#### [Stated exercise]
Reproduce every line of the entries below verbatim, with no additions, omissions, or changes to spelling, punctuation, or line order.

........

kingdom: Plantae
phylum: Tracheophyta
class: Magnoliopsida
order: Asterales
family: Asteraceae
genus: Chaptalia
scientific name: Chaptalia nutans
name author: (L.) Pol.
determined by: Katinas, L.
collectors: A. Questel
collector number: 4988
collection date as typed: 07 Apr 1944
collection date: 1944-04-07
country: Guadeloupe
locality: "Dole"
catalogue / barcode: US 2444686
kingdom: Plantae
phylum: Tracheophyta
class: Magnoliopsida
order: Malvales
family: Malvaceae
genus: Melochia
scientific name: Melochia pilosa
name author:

........

#### [Exercise output]
kingdom: Plantae
phylum: Tracheophyta
class: Magnoliopsida
order: Asterales
family: Asteraceae
genus: Chaptalia
scientific name: Chaptalia nutans
name author: (L.) Pol.
determined by: Katinas, L.
collectors: A. Questel
collector number: 4988
collection date as typed: 07 Apr 1944
collection date: 1944-04-07
country: Guadeloupe
locality: "Dole"
catalogue / barcode: US 2444686
kingdom: Plantae
phylum: Tracheophyta
class: Magnoliopsida
order: Malvales
family: Malvaceae
genus: Melochia
scientific name: Melochia pilosa
name author:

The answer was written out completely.